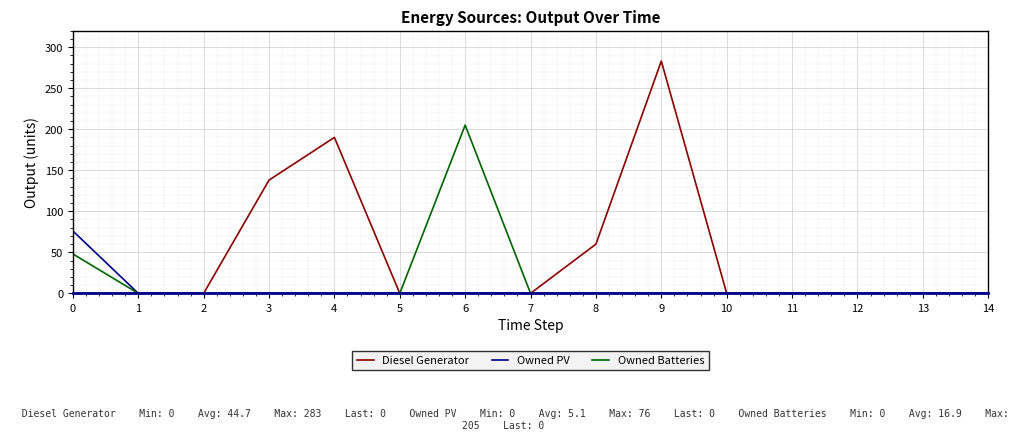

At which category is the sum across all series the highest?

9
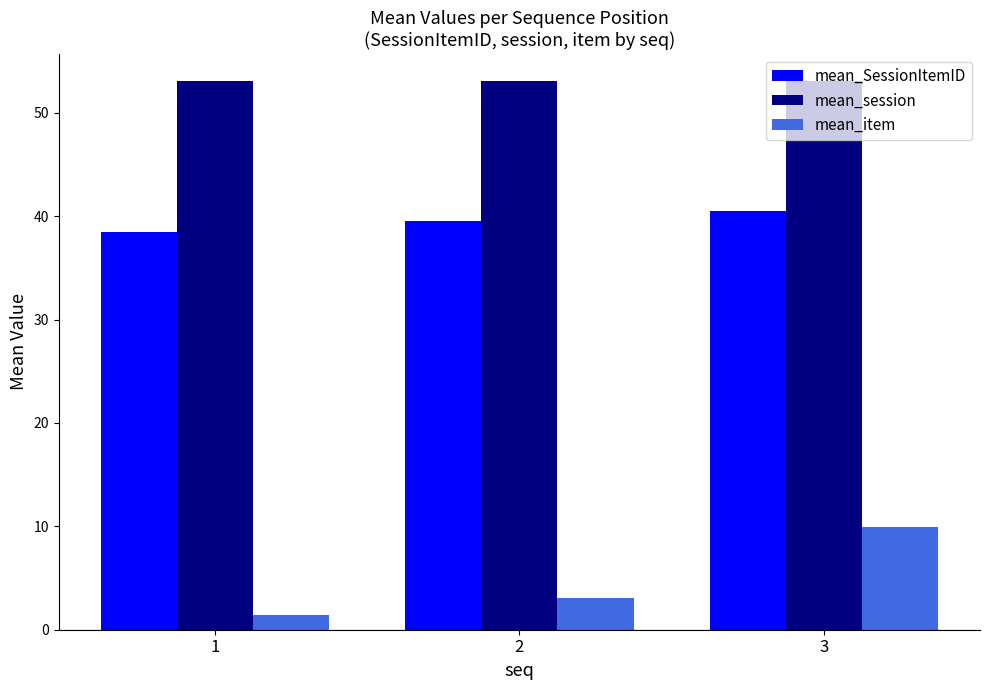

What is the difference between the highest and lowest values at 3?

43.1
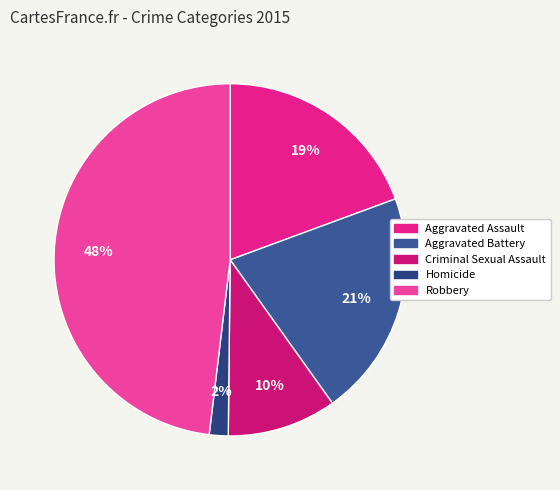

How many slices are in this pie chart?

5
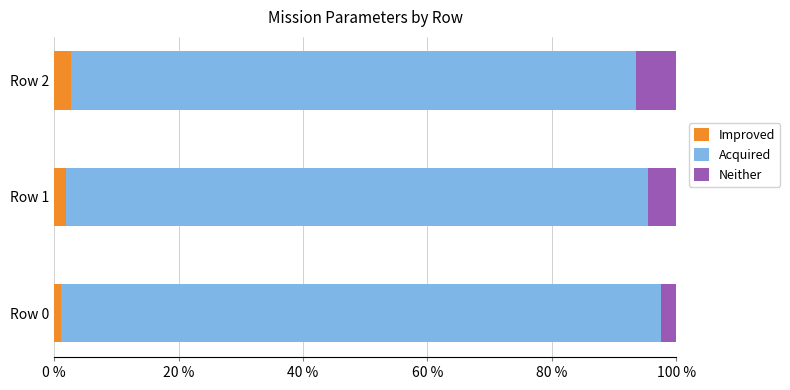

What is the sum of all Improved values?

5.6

*WHAT YOU WILL DO*
Convert every line of the items above into a JSON array of strings, one string per line, skipping blank lines. Leave the pictures out of the array.

*REPLY TO THE TASK*
[
  "At which category is the sum across all series the highest?",
  "9",
  "What is the difference between the highest and lowest values at 3?",
  "43.1",
  "How many slices are in this pie chart?",
  "5",
  "What is the sum of all Improved values?",
  "5.6"
]